Data out from the Reserve Bank has backed up CoreLogic’s Buyer Classification data by confirming that investor lending remained subdued in June with the value of mortgage lending lower than a year ago. Not entirely unexpected – yields are still relatively low and the introduction of ring fencing of rental losses means that investors can no longer offset losses against other forms of income outside a rental portfolio.
Also this month the Residential Tenancies (Healthy Homes Standards) Regulations 2019 came into effect increasing the requirements for insulation, heating, ventilation and record keeping for landlords.
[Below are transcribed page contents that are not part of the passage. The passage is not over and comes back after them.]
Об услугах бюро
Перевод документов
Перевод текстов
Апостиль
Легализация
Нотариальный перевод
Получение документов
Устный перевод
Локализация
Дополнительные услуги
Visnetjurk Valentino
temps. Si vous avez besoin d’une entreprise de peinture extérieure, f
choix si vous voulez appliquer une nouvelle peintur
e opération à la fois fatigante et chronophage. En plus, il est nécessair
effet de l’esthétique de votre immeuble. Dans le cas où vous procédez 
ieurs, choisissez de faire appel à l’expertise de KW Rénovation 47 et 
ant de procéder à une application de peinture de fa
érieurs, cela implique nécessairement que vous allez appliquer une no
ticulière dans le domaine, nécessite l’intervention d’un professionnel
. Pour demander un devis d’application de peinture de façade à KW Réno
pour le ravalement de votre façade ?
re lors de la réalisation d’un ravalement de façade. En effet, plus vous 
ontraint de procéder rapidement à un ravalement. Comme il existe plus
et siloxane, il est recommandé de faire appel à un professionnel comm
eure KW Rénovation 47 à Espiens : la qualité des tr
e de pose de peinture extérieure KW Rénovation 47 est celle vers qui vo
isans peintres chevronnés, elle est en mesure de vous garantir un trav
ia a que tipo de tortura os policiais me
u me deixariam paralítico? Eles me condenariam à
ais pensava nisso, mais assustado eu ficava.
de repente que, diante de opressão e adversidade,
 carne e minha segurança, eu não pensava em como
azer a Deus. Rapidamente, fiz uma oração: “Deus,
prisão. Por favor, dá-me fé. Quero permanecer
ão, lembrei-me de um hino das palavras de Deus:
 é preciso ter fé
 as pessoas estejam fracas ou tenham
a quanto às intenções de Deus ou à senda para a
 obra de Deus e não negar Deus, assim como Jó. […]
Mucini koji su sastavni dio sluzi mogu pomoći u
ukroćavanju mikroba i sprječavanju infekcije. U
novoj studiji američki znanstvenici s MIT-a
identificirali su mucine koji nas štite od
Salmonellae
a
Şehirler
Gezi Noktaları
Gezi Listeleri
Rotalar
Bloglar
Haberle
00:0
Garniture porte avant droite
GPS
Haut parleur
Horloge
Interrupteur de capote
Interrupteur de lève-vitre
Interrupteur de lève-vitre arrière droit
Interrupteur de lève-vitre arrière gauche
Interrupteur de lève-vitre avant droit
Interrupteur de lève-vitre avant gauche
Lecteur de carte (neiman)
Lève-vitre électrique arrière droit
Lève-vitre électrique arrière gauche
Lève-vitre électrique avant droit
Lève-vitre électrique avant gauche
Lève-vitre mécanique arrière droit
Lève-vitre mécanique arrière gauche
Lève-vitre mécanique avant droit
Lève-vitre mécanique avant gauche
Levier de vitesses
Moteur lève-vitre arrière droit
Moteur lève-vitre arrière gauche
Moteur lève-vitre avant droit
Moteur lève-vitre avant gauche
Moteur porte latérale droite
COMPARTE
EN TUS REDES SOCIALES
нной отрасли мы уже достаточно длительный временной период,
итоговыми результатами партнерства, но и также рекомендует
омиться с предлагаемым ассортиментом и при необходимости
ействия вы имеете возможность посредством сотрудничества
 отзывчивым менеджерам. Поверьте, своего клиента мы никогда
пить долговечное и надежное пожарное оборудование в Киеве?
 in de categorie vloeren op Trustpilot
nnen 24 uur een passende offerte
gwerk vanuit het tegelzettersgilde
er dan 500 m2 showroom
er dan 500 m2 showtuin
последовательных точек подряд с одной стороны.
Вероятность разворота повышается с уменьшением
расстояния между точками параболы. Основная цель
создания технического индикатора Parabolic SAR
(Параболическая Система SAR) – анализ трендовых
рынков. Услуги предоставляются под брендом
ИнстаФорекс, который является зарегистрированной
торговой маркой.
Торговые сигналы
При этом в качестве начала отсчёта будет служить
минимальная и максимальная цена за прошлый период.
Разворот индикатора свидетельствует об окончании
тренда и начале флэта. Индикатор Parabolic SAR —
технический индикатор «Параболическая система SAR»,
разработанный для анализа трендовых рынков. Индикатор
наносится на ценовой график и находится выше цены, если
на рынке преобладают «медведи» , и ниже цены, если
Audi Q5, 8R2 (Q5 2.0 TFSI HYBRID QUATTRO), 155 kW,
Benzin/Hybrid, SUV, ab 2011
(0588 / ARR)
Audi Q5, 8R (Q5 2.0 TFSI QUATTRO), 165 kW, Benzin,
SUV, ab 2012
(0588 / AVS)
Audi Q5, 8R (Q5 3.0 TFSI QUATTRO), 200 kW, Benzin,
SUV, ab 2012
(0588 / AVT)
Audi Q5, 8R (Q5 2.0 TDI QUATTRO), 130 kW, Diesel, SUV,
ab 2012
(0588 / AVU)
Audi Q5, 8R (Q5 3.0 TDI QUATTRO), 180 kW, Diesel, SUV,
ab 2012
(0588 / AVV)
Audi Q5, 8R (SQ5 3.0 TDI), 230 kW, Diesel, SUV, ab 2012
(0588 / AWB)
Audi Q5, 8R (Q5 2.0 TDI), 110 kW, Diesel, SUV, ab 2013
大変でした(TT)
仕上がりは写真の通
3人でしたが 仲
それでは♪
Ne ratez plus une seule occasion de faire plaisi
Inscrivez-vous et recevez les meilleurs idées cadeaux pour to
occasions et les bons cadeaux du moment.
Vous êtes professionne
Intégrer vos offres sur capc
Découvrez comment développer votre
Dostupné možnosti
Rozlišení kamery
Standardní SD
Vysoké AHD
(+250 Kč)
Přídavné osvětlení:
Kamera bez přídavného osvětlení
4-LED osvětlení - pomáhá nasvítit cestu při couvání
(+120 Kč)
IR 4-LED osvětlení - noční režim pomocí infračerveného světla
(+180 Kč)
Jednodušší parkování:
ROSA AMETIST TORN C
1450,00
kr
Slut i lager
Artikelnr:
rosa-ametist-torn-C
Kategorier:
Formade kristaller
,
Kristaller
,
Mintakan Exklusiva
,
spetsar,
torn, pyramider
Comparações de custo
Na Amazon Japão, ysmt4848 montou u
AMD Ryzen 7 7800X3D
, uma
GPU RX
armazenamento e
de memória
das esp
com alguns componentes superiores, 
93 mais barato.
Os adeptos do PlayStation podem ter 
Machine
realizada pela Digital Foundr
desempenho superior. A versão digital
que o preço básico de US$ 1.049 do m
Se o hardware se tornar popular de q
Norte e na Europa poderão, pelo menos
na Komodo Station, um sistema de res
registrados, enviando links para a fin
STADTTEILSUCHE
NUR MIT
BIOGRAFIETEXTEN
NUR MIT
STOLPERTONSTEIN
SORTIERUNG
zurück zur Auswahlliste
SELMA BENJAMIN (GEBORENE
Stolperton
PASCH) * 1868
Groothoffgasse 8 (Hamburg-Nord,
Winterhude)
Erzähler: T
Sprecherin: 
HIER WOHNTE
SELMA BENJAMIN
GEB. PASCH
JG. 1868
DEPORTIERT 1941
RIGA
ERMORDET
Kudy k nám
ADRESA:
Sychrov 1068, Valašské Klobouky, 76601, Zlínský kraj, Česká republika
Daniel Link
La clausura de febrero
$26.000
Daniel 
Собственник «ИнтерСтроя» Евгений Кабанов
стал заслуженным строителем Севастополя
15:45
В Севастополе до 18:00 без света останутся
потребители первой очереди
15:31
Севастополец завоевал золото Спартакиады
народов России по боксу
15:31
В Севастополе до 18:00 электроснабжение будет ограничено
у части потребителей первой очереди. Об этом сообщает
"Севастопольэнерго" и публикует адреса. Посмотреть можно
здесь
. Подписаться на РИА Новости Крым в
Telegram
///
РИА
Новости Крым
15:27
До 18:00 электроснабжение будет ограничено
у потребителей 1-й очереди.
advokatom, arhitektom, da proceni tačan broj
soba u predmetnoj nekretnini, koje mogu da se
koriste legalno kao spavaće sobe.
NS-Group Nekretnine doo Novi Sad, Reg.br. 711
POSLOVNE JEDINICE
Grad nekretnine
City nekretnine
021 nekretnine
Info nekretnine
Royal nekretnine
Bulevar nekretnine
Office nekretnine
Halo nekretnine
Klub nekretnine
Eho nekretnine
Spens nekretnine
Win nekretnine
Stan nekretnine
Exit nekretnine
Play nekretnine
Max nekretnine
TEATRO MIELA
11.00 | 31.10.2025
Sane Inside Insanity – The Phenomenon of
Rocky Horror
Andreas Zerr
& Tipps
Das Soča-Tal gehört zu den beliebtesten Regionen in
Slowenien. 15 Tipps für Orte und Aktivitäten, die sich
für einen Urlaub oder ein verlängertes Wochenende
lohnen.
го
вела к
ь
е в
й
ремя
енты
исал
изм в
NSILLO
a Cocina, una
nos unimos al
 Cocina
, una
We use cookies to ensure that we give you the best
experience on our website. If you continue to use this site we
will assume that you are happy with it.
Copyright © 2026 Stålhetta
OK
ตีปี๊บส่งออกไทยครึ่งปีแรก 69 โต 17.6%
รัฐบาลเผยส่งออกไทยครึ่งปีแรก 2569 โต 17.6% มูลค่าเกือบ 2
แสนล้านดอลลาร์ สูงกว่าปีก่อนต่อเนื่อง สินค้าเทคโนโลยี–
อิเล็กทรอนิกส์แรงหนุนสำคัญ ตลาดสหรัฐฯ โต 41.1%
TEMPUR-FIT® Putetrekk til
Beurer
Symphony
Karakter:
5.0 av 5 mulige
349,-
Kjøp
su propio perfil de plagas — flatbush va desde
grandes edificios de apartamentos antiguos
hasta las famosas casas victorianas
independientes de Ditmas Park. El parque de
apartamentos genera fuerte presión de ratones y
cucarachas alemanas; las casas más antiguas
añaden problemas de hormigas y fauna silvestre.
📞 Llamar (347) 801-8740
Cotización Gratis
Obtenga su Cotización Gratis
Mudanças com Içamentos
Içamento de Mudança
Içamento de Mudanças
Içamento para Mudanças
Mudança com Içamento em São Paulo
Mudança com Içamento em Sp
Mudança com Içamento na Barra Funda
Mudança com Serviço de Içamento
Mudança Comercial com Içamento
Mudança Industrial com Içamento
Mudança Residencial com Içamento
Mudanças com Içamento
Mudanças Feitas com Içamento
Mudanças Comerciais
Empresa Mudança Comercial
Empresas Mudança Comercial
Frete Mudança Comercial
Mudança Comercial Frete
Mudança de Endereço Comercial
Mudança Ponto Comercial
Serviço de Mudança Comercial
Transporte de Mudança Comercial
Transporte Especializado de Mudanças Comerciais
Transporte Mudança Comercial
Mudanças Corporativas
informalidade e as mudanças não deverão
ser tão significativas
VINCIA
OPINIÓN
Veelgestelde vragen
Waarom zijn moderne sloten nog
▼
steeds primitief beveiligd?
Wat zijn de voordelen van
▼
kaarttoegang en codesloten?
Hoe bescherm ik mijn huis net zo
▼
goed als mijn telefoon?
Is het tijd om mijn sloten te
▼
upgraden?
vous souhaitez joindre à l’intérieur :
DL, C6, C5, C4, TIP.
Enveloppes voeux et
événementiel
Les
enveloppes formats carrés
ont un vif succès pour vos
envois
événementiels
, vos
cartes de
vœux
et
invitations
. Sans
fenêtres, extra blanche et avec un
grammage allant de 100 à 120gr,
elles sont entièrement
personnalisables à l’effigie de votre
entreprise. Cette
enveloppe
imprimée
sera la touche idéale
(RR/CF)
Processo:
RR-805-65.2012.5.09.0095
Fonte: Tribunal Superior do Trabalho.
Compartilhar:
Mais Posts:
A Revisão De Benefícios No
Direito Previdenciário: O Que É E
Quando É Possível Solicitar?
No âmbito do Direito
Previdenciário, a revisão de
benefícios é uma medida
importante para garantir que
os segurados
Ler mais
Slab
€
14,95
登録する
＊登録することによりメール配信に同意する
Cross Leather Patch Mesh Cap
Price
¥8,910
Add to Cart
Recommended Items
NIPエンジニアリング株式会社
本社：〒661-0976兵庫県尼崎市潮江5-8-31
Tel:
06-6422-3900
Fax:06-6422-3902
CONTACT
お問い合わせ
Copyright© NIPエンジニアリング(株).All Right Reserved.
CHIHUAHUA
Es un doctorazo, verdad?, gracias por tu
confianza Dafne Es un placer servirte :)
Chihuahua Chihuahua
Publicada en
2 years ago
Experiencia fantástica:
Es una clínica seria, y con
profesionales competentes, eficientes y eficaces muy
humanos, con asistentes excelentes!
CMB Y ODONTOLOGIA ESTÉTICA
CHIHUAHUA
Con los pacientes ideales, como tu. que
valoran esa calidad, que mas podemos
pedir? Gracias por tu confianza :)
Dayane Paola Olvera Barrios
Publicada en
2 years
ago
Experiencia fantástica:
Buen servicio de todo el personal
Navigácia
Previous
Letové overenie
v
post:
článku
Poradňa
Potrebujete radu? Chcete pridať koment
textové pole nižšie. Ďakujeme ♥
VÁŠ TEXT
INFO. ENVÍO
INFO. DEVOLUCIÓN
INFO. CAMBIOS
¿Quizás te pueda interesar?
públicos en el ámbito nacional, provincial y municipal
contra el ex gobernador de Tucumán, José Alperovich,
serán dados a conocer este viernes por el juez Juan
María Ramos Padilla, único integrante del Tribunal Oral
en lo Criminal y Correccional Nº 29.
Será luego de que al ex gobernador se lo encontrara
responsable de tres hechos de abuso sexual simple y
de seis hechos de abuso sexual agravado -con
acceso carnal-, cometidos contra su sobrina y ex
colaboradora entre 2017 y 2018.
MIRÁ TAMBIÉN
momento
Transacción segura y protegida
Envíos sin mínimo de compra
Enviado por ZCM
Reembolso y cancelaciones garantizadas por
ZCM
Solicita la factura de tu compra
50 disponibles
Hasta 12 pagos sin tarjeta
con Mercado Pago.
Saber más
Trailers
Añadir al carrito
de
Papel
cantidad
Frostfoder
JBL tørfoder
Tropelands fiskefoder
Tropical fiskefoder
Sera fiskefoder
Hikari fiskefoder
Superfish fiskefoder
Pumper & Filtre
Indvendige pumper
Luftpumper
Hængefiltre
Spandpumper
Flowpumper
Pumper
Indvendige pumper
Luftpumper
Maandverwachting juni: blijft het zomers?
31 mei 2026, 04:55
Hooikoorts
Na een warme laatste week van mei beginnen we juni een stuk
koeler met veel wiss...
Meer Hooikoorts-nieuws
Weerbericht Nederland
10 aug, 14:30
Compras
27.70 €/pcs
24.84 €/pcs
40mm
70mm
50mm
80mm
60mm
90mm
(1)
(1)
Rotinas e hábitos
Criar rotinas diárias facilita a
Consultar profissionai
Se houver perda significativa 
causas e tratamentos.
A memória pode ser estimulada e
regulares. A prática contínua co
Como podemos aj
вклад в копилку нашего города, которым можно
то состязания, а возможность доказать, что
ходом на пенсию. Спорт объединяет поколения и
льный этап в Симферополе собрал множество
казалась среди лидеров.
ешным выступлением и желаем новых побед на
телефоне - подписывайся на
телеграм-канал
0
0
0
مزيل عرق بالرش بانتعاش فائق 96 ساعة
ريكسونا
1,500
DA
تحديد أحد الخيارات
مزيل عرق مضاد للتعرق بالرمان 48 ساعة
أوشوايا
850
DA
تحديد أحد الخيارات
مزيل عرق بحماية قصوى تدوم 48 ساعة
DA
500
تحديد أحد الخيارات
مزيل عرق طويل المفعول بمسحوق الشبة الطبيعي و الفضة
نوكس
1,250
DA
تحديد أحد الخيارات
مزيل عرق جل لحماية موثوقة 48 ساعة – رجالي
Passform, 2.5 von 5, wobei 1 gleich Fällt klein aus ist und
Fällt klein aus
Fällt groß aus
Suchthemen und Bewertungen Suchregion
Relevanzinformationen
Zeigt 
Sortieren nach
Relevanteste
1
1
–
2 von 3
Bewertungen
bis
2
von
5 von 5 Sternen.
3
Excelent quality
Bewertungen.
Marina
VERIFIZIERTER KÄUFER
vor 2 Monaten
This increased compliance will cause landlords to incur costs, which landlords often suggest will be passed directly on to tenants, although market rent, supply and demand will also determine whether this happens. The regulations also introduce the potential for up to $4,000 of exemplary damages payable to the tenant for failure to comply, so it will be interesting to see whether there is a flurry of complaints to the Tenancy Tribunal.
This is possibly good news for First Home Buyers trying to get into the property market with CoreLogic reporting their share of dwelling purchases being at its highest level for 15 years.
And finally, some new changes to the EQC Act came in to effect, largely unnoticed or reported. The two key changes are the level of cover from EQC, with the residential “cap” rising from $100K to $ 150K. The second, is that the Contents cap falls from $30K to $0. Yes, zero. Any contents loss in the event of a natural disaster will have to be claimed on your private insurance policy – so expect to see those premiums rise when you come to renew!